You’ve likely experienced the above mentioned. And when it boils over, you erupt on the ones you love. Are you blushing yet?
This is normal. Not polite, but its normal. Many people find turbulence in their relationships as a result of environmental triggers. It effects the whole family, kids included.
For this, Therapists have turned to a method of personal thought control called Cognitive Behavioral Therapy (CBT).
What is it?
Simply put, your thoughts translate to behaviors. Did you know this? For example, if your spouse didn’t clean the kitchen, your thought is that he/she was lazy or didn’t care.
You might react by confronting them without having additional information to go on. What now?
You continue berating them. They defend themselves providing you with their excuses. Damn, they sound like they’re telling the truth! But you can’t back down, you’re already engaged.

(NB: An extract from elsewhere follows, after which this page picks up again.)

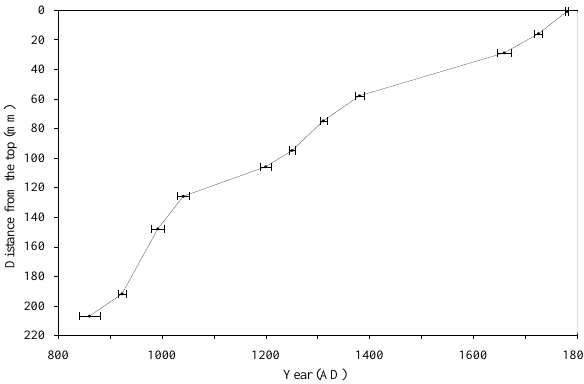
Fig. 3. A 230 Th age model for the stalagmite BD. Black dots with error bars depict 230 Th dates with age errors less than 20yr (Ta- ble 1). The chronology was constructed by linear interpolation be- tween 230 Th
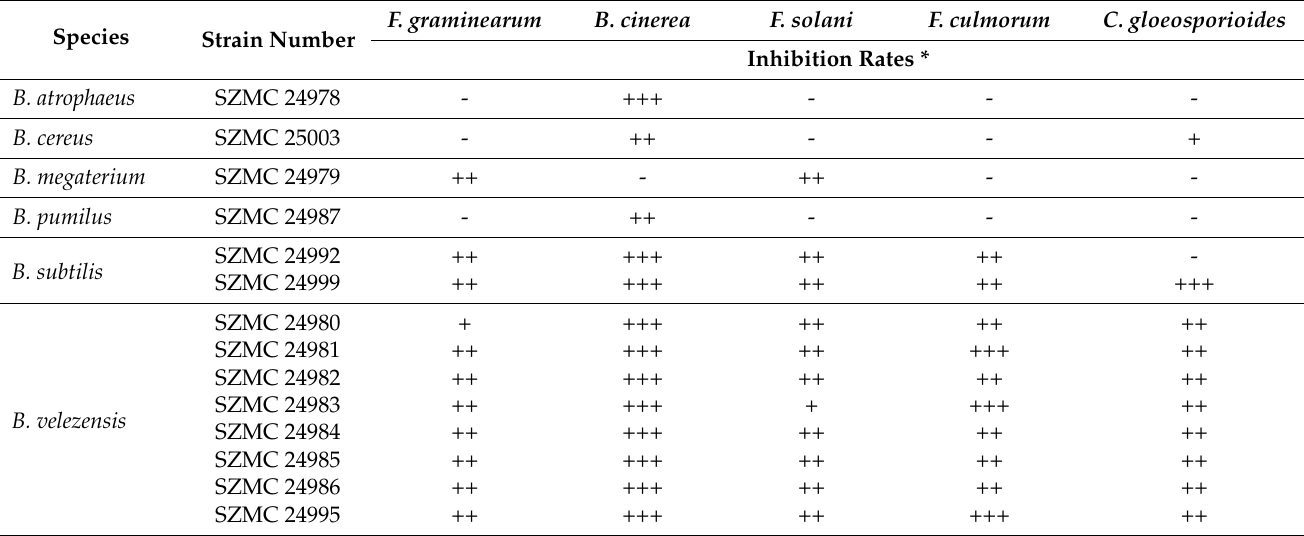
Table 4. Inhibition of bacterial pathogens by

You continue. They fire back, and things get nasty. The next 48 hours of your lives will be spent in silence or apart from one another.
This situation was caused initially by a pattern of thinking that many of us are guilty of. Another way of looking at it, you jumped to conclusions. CBT aims at changing the way you think by training you to become more aware of your thoughts.
Did you know…
That we experience over 60,000 thoughts a day and 90 percent of them are identical to day before? A study will confirm that we are terribly habit forming in the way we think, and the impact our thoughts may have on us.

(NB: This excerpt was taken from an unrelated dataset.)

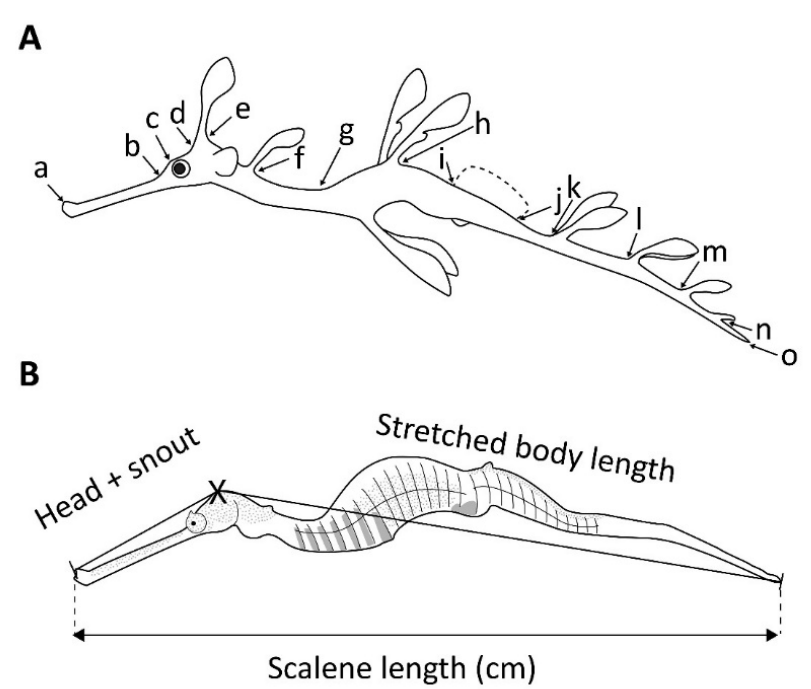
Figure 2. Approaches for defining the ‘length’ of seadragons: ( A ), modified from Figure 1 of Forsgren and Lowe [10], identifies the successive 14 body segments (a–b; b–c; etc. until n–o) whose lengths are added to obtain what may be called ‘cumulative length’ (CL); ( B ) documents a practical ‘scalene length’ (ScL), so named as it refers to the longest side of a scalene triangle, whose other sides are formed by the head and the stretched body.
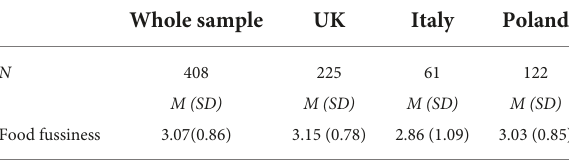
TABLE 9 Food fussiness (CEBQ:FF) scores for the children in the UK, Italy, and Poland. Whole sample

Another great resource is Psychology Today and their methods of avoiding negative thoughts.
Dealing with the stress of life and family can feel endless. But the methods below outline my personal experience of alleviating said stress and bringing you back to a state of peace.
Try them out.
I’ve harped on this in the past, but meditation is a great way to observe your thoughts. By counting your breaths and body scanning (being aware of the physical sensations you experience) you become more aware of how you’re feeling in any given moment. Here are some methods of meditations worth your while.
If you’re able to identify the moment you’re feeling triggered, you’ll develop the ability to control your anger and other impulsive reactions.
2. Keep a Journal
You’ve probably heard keeping a journal benefits those experiencing triggers such as a frustrating friend or spouse. Tracking your thoughts can significantly help when you’re overwrought.
Each day, write down the date and times when you experience anger, frustration etc.
Document the way you reacted. This will assist you in developing patterns of behavior and predict under what circumstances you’ll react. Having this insight will allow you to prevent an unwanted argument.
3. Work Out
No doctor would recommend poor nutrition and a sloth existence. Get up, get out, and move your ass. Hit the gym, take hikes, ride a bike, box, play basketball, whatever.
Placing your body under physical stress prepares you for emotional and psychological stress.
In short, CBT is a trial and error thing – you’ll need to work at it for a while, try what works and what doesn’t to find your sweet spot. Keep at it. Don’t quit, and use your family as motivation.